◆ İncelenecek metin:
______________________________
Öcalan’ın girişimleri ile boşa çıkarılan 15 Şubat komplosu

Öcalan’ın girişimleri ile boşa çıkarılan 15 Şubat komplosu

Kürt Halk Önderi Abdullah Öcalan’a dönük komplonun üzerinden 14 yıl geçti. Türkiye’ye geldiği ilk günden itibaren Kürt sorununu çözümü için çaba harcayan Öcalan komployu boşa çıkardı. Komploya karşı mücadelenin 15. yılına ise ‘Öcalan’a özgürlük’ talebiyle giriliyor.

Kürt Halk Önderi Abdullah Öcalan’ın uluslar arası bir komplo sonucu Türkiye’ye getirilişinin üzerinden 14 yıl geçti. 9 Ekim 1998 günü uluslararası güçler tarafından uygulamaya konan tasfiye konsepti ile Suriye’den çıkan Öcalan sırasıyla Yunanistan, Rusya, İtalya, Yunanistan ve Kenya’ya geçti. 9 Ekim 1998’den 15 Şubat 1999’a kadar geçen süreç, Kürt halkının komploya karşı Öcalan etrafında kenetlendiği dönem oldu.

ADIM ADIM İLERLEYEN KOMPLO SÜRECİ

Öcalan’a dönük uluslar arası komplonun ilk işareti 6 Mayıs 1996’da Şam’da düzenlenen suikast girişimi ile verildi. 1 ton C4 patlayıcı Öcalan’ın bulunduğu evin yanındaki bahçede patladı, Öcalan suikastten yara almadan kurtuldu.

1998 yılına gelindiğinde Kürt Halk Önderi Öcalan demokratik çözüme bir şans tanımak için 3. kez ateşkes ilan ediyor, Türkiye ve uluslar arası güçler ise büyük bir komplonun hazırlığını yapıyordu.
______________________________
◆ Veri özeti:
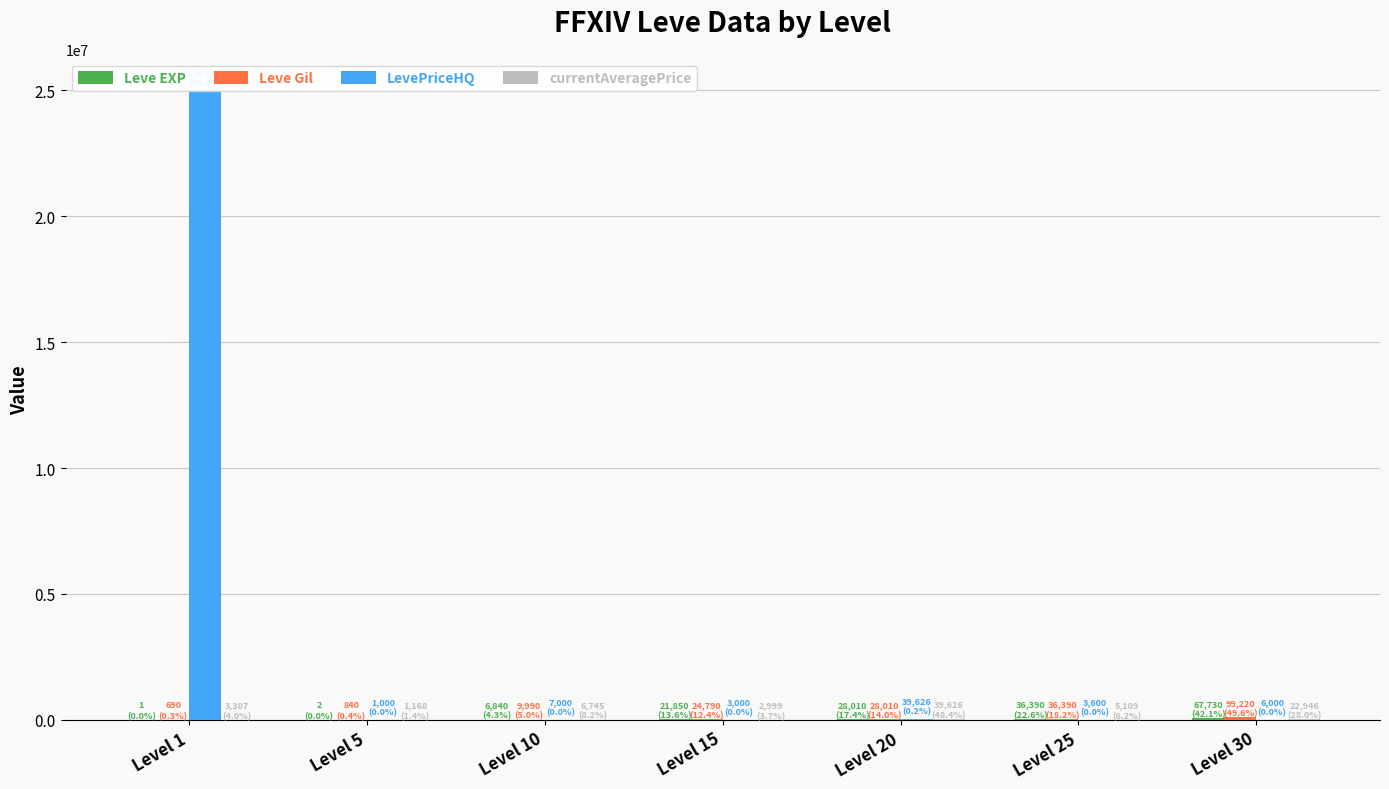

How many groups of bars are there?

7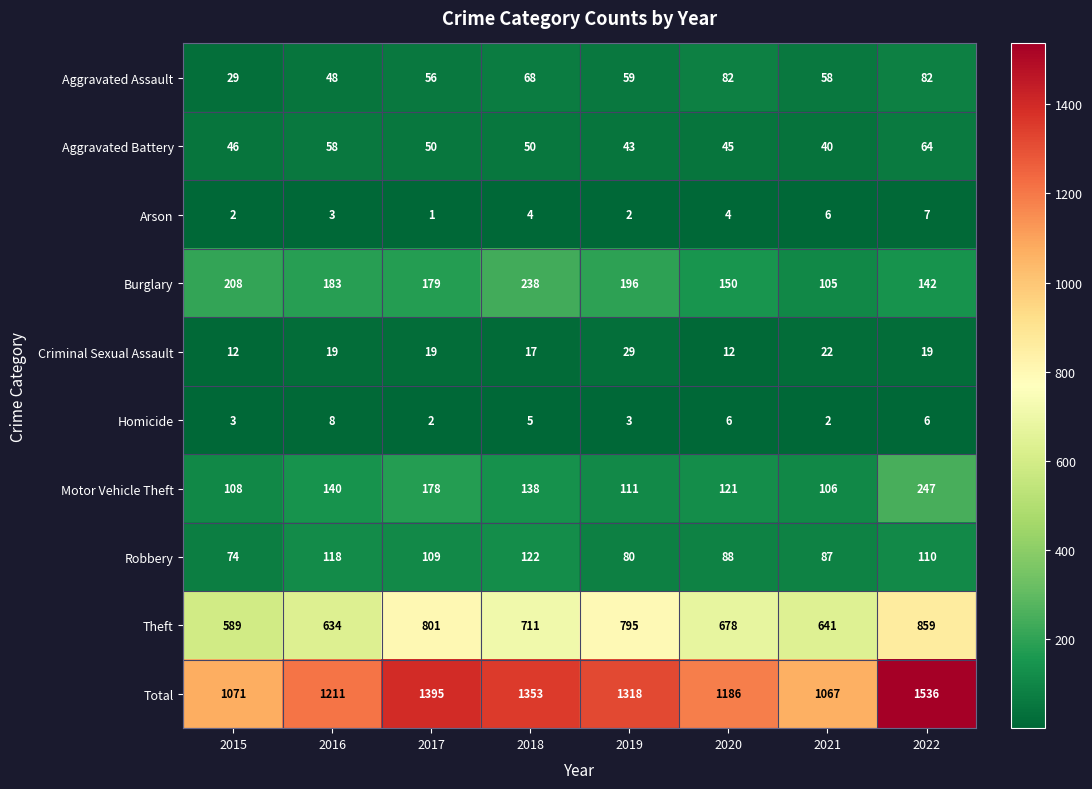

How many categories are shown in the chart?

8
______________________________
◆ Yapılacak iş:
15 Şubat komplosu metninde "Öcalan’a dönük uluslar" ifadesinden "yara almadan kurtuldu." ifadesine kadar olan bölümü, "suikast girişimi" yerine "bombalı saldırı" koyarak güncelle.

◆ Görevin çözümü:
Öcalan’a dönük uluslar arası komplonun ilk işareti 6 Mayıs 1996’da Şam’da düzenlenen bombalı saldırı ile verildi. 1 ton C4 patlayıcı Öcalan’ın bulunduğu evin yanındaki bahçede patladı, Öcalan suikastten yara almadan kurtuldu.